My desk is cluttered enough but I have bitten the bullet and bought an Asus RT-AC68U router which will give me a lot more connections via cabled and Wifi.
I have 3 desktop pc's, 4 laptops, 1 NAS, 2 smart TV's, 2 smartphones, 1 tablet, 1 printer and 3 IP camera's all wanting a slice of the cake but obviously not all at the same time but the loading can get quite high.
I think this new router should solve my problems.


----------



## TeamRienza (Sep 21, 2010)

Curiously my connection had been dropping out over several days last week. We have been with Plusnet since 2009 so having done the basic checks I suspected the router.

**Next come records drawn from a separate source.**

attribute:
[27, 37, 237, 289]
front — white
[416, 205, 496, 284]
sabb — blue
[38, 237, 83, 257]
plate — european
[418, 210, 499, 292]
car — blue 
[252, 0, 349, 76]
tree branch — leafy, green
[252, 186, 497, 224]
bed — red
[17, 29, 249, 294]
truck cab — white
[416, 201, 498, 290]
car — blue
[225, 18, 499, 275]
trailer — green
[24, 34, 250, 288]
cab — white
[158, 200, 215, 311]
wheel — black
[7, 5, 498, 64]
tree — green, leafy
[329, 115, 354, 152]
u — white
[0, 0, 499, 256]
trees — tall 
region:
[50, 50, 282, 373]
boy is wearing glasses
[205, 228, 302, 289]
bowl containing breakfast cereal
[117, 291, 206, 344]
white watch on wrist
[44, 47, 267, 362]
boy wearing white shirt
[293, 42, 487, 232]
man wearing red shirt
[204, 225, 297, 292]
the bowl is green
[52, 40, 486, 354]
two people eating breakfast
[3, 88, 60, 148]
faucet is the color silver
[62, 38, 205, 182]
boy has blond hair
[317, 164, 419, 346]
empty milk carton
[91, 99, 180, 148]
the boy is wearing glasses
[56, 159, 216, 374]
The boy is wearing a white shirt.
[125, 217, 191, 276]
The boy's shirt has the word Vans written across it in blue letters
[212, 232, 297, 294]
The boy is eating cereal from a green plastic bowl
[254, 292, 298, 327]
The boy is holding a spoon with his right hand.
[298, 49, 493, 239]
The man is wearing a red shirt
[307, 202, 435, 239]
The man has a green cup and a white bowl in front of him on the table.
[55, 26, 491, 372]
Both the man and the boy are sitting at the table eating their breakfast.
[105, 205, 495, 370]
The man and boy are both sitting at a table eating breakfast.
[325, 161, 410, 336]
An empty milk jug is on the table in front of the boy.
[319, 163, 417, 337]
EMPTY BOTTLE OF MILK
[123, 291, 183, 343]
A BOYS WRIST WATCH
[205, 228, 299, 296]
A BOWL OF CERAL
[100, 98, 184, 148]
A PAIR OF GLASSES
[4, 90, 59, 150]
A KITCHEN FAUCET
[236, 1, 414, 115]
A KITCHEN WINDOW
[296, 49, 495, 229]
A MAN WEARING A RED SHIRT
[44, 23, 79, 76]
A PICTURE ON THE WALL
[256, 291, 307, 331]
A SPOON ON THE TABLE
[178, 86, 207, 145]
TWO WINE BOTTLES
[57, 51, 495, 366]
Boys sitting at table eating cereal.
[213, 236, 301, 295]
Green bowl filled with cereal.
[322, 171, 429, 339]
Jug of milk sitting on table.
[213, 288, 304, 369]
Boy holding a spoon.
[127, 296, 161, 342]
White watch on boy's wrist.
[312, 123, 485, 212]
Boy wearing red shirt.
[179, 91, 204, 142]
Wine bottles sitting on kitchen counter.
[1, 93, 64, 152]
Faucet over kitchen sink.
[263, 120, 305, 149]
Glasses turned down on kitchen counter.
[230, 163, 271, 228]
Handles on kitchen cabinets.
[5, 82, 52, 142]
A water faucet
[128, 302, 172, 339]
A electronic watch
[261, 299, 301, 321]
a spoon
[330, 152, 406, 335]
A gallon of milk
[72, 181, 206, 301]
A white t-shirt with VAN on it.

Phoned Plusnet and without having to make a case they sent a new router first class. Great service and it did sort the issue.

Davy


----------



## Matchlock (Jun 26, 2010)

Back online fully now with the new router and it has made a difference, web browsing is quicker and transferring files internally is faster.
Just goes to show that the bog standard routers from your ISP leave a lot to be desired, mind you my youngest son has come back home tonight after spending two months in Southampton with his brother so that should test it to it's limit.


----------



## StewartJ (Nov 20, 2009)

Think we have agreed to purchase a new motorhome, meeting at dealers Monday to finalise and pay deposit. Xmas present to ourselves. It will be the biggest purchase of our lives &#55357;&#56881;&#55357;&#56881;&#55357;&#56881;


----------



## TeamRienza (Sep 21, 2010)

Congratulations Stewart J. We did something similar just about this time last year. Also the biggest purchase of our lives, (house excepted).

It was the first new vehicle we had ever owned. I had retired, we downsized so had some money. Our 10 year old Motorhome was fine but we thought there was no point in banking all of the money at the current interest rates, so bought new.

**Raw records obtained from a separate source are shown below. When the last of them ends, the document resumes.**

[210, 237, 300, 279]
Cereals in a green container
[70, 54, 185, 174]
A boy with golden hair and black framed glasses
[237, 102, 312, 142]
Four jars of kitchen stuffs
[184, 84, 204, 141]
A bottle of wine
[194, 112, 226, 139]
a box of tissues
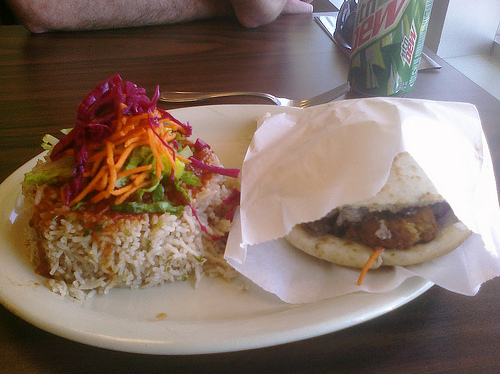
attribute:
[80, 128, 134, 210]
carrots — sliced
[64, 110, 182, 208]
carrots — orange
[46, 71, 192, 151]
cabbage — red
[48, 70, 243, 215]
cabbage — red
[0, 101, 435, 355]
plate — white, large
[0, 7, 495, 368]
table — dark brown, wood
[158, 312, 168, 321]
crumbs — brown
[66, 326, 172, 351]
edge — shiny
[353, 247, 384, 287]
carrot piece — small, orange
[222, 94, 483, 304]
bag — white, paper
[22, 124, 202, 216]
lettuce — thin-sliced, green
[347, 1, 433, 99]
soda can — green, white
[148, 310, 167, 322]
crumb — small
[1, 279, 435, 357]
edge — shiny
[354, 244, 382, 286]
carrot slice — orange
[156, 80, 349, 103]
fork — long, silver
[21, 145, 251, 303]
rice — white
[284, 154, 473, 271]
bun — white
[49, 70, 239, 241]
vegetable — purple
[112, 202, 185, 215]
lettuce sliver — green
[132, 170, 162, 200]
lettuce sliver — green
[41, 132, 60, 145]
lettuce sliver — green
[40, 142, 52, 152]
lettuce sliver — green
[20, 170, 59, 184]
lettuce sliver — green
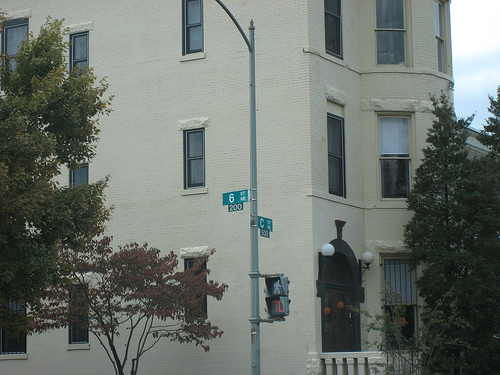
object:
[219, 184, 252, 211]
sign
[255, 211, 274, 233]
sign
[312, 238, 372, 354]
doorway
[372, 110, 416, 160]
blind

Best thing I have done, although the wife reckons marrying her was my best decision!!

I wish you many happy and safe travels, any idea of delivery date, and what did you order?

Davy


----------



## StewartJ (Nov 20, 2009)

Yo Dave it will be our third new van first 2 being Autotrails. Presently we have a Mohawk great van now it's finally sorted I will be sad to see it go but swimbo is concerned about me hitting 70 in a couple of years so we compromised me insisting if down sizing it would be an A class to maximise interior space. Provided dealer meets our requirements which he has promised during phone discussions we take delivery of a Hymer B588 DL early January. It hopefully will be our last van and last for years. &#55358;&#56593;&#55358;&#56593;&#55358;&#56593;


----------



## TeamRienza (Sep 21, 2010)

I am 62, hence the retirement and downsize. Similar thinking to yours in that we expect this van to do us for our active years as motorhomers. Interestingly we ended up with a Hymer A class. B598PL we wanted an island bed and a shower with room to move comfortably. 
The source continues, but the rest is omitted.